Ланской положил руки на плечи Ольге, но она скинула их и, прищурившись, выдала:
– А хорошо – это как? А, Глеб? Ты будешь выводить свою Божену и прочих баб в свет, пока дома у плиты тебя ждет верная супруга? М? А потом, когда решишь, что ее – то есть, меня, – можно оскорбить, унизить, растоптать – заявишь вновь, что ты мне изменил?
– Я не спал с Боженой!
– А с кем спал? А хотя… какая, разница? Ты был с ней. Твоя мать, которая меня возненавидела ни за что, подбирает тебе баб, а ты, как маленький слепой котенок тянешься за сиськой, предложенной тебе Риммой Феликсовной. И ладно бы только ее сиськой…
Ланской поморщился. Ольга была права, хоть и резка в том, как это озвучила. Она развернулась и направилась в детскую. Быстро собрала там несколько игрушек и, вернувшись в прихожую, начала обуваться.

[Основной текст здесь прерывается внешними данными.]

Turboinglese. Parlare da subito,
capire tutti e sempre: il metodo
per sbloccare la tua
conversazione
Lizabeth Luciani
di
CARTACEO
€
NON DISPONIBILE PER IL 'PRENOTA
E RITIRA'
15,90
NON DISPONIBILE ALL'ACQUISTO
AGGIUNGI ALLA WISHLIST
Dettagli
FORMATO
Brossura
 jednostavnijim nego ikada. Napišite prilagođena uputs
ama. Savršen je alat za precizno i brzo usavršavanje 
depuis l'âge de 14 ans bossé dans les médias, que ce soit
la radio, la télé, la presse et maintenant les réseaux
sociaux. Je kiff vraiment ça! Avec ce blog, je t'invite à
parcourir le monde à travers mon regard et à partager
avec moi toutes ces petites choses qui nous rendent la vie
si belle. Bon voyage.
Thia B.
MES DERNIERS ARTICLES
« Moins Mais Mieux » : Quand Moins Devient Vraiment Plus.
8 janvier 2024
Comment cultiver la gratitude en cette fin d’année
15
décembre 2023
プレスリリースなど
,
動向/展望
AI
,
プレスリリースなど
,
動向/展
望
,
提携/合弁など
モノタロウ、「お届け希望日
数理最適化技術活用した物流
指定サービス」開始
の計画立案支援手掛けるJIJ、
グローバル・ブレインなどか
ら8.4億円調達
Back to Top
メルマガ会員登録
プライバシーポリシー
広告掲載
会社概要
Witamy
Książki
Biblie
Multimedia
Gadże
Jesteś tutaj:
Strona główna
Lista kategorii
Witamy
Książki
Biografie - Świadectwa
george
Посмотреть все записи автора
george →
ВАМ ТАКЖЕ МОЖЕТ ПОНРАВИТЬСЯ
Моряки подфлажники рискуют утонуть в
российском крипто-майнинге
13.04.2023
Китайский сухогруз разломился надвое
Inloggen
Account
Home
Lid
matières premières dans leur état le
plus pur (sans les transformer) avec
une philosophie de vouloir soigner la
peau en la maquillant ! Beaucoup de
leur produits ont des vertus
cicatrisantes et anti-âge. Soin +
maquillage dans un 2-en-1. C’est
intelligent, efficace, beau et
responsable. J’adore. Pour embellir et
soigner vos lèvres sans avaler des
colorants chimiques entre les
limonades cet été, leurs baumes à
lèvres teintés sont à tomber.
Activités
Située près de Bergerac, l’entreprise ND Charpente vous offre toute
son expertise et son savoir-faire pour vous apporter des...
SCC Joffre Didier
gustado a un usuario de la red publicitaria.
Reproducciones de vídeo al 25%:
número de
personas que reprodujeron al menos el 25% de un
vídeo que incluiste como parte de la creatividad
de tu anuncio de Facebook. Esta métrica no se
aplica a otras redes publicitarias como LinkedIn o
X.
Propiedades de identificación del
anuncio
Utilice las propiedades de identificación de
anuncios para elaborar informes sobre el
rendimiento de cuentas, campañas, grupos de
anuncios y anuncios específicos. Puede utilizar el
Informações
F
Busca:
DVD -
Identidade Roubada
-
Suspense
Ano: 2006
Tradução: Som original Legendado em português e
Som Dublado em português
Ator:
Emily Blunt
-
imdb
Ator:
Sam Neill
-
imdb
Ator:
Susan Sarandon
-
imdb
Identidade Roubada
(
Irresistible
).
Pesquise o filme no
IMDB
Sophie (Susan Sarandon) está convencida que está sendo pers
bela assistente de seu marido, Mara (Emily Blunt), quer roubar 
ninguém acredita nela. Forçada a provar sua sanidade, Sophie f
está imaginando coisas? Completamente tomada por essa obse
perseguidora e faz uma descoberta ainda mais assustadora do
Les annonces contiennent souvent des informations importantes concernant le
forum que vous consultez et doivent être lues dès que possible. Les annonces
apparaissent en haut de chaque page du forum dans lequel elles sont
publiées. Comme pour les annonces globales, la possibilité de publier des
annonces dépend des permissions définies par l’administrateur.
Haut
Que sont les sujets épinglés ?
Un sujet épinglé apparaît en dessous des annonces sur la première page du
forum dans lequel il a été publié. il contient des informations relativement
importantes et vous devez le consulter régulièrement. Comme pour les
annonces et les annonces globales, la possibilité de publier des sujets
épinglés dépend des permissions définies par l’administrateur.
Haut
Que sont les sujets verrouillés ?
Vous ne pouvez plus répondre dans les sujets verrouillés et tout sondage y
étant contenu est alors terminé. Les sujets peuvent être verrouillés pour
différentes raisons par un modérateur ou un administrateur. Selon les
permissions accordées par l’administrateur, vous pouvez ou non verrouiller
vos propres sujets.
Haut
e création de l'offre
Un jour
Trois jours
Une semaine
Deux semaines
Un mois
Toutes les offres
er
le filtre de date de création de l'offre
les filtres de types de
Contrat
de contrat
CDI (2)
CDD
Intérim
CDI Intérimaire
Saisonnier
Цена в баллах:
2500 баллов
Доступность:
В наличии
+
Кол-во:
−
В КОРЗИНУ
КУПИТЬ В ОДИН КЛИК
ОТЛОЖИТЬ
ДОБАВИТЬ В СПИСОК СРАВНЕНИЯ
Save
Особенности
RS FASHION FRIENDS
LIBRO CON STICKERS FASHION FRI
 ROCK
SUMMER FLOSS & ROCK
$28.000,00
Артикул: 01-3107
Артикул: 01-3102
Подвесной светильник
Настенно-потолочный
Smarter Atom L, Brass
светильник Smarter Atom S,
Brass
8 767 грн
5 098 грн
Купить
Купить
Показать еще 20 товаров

Глеб оказался рядом во мгновение ока. Сейчас хотелось лишь одного – удержать, запереть здесь с собой и заставить забыть о той боли, которую он ей причинил. Вместо этого стоял и беспомощно смотрел на то, как жена готовится покинуть квартиру.
– А знаешь что? – уже открыв дверь и стоя на пороге, наконец, сказала Ольга, и сердце Ланского пропустило удар.
– Что? – выдавил он из себя.
– Имя Тео ведь было придумано Риммой Феликсовной. Я думаю, что самое время, пока сын маленький, сменить его официально. Пусть действительно будет Федором. М?
Брови Глеба поползли наверх. Он даже представлять не хотел, что скажет мама, узнай о том, что они поменяли имя Теодору.
– Что? Что-то не так? – подавив улыбку, спросила Ольга. – Ты ведь хочешь все исправить – давай начнем с малого. Без тебя мне имя сменить не дадут, так что… Решайся, Ланской – хочешь ты начать думать своим мозгом, или нет. Набери меня, когда у тебя появится ответ на этот вопрос.
Сказав это, Ольга выпорхнула из квартиры и через мгновение за ней захлопнулась дверь.
А Глеб вновь остался наедине с собой, своими мыслями и своими страхами.
Главным из которых был страх потерять семью окончательно.
* * *
– Ты так и сказала?
Катя смотрела на меня потрясенно, даже с каким-то непонятным восторгом. И что ее, интересно, так удивляло?
– Так и сказала, – кивнула коротко в ответ. – Конечно, на самом деле я не буду менять Тео имя, но на реакцию Риммы Феликсовны посмотреть было бы интересно.